--- Tujuan Tugas ---
Sunting bagian teks tentang tekanan terhadap dakwah Nabi SAW, mulai dari kata-kata yang memuat "Oleh: K.H. Hafidz" dan berhenti setelah "keponakannya.". Tuliskan kembali bagian itu dengan mengganti "pedang" menjadi "tombak".

Oleh: K.H. Hafidz
Abdurrahman
Ada fenomena yang
menarik, ketika tekanan terhadap dakwah begitu luar biasa, karena Nabi SAW
tidak bisa diajak kompromi oleh kaum kafir Quraisy, justru simpati demi simpati
terus meningkat. Ketika kompromi tidak bisa dicapai, mereka pun merencanakan
pembunuhan terhadap Nabi SAW. Abu Jahal membawa batu dilemparkan kepadanya;
Uqbah bin Abi Mu'aith mencekik lehernya dengan selendang hingga nyaris
membunuhnya; 'Umar bin al-Khatthab keluar menghunus pedang untuk mengakhiri
hidupnya. Pendek kata, Abu Thalib telah mencium skenario untuk menghabisi nyawa
keponakannya.
Mereka memang
benar-benar sudah menyusun skenario untuk membunuh Nabi SAW dengan
terang-terangan. Ini juga diisyaratkan oleh Allah SWT dalam firman-Nya: ”Ataukah mereka telah mengancam tipu daya (jahat),
maka sesungguhnya Kami telah berencana (mengatasi tipu jahat mereka).”

--- Data Terekam ---

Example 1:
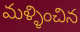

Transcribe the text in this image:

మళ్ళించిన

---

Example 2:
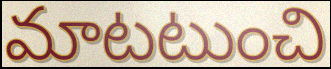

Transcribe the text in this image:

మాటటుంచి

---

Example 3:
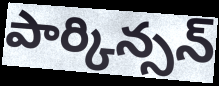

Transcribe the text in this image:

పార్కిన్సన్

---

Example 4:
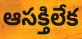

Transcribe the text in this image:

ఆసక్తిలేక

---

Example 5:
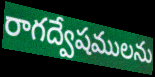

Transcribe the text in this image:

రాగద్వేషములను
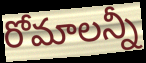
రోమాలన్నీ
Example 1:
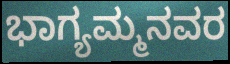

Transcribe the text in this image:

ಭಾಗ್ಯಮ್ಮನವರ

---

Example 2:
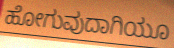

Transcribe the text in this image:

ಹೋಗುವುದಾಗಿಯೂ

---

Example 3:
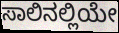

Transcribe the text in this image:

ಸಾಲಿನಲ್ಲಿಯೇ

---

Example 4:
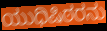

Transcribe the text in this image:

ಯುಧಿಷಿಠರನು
==
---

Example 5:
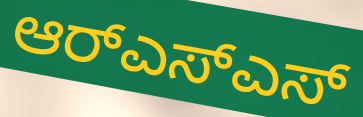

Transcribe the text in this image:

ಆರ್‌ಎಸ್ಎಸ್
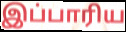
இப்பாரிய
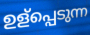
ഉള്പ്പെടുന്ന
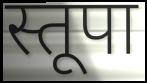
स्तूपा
--
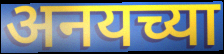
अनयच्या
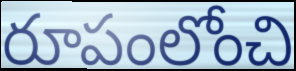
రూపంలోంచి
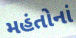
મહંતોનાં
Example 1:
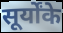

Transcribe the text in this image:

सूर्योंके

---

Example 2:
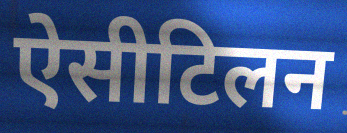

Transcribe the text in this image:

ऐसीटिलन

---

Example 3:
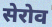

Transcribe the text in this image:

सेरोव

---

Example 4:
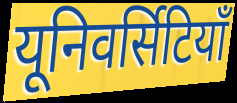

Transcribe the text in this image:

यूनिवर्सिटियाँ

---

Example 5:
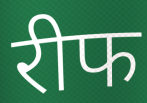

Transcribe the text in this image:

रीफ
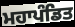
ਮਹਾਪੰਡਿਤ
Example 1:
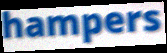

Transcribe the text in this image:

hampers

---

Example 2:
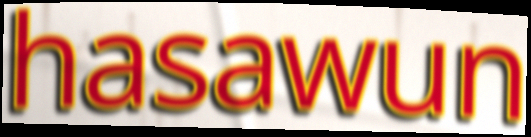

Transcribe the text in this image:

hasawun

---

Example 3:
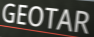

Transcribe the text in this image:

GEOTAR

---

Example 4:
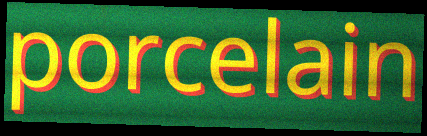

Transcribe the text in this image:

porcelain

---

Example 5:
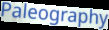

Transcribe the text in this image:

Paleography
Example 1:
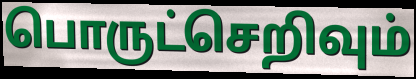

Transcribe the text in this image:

--- Jawaban Tugas ---
Oleh: K.H. Hafidz
Abdurrahman
Ada fenomena yang
menarik, ketika tekanan terhadap dakwah begitu luar biasa, karena Nabi SAW
tidak bisa diajak kompromi oleh kaum kafir Quraisy, justru simpati demi simpati
terus meningkat. Ketika kompromi tidak bisa dicapai, mereka pun merencanakan
pembunuhan terhadap Nabi SAW. Abu Jahal membawa batu dilemparkan kepadanya;
Uqbah bin Abi Mu'aith mencekik lehernya dengan selendang hingga nyaris
membunuhnya; 'Umar bin al-Khatthab keluar menghunus tombak untuk mengakhiri
hidupnya. Pendek kata, Abu Thalib telah mencium skenario untuk menghabisi nyawa
keponakannya.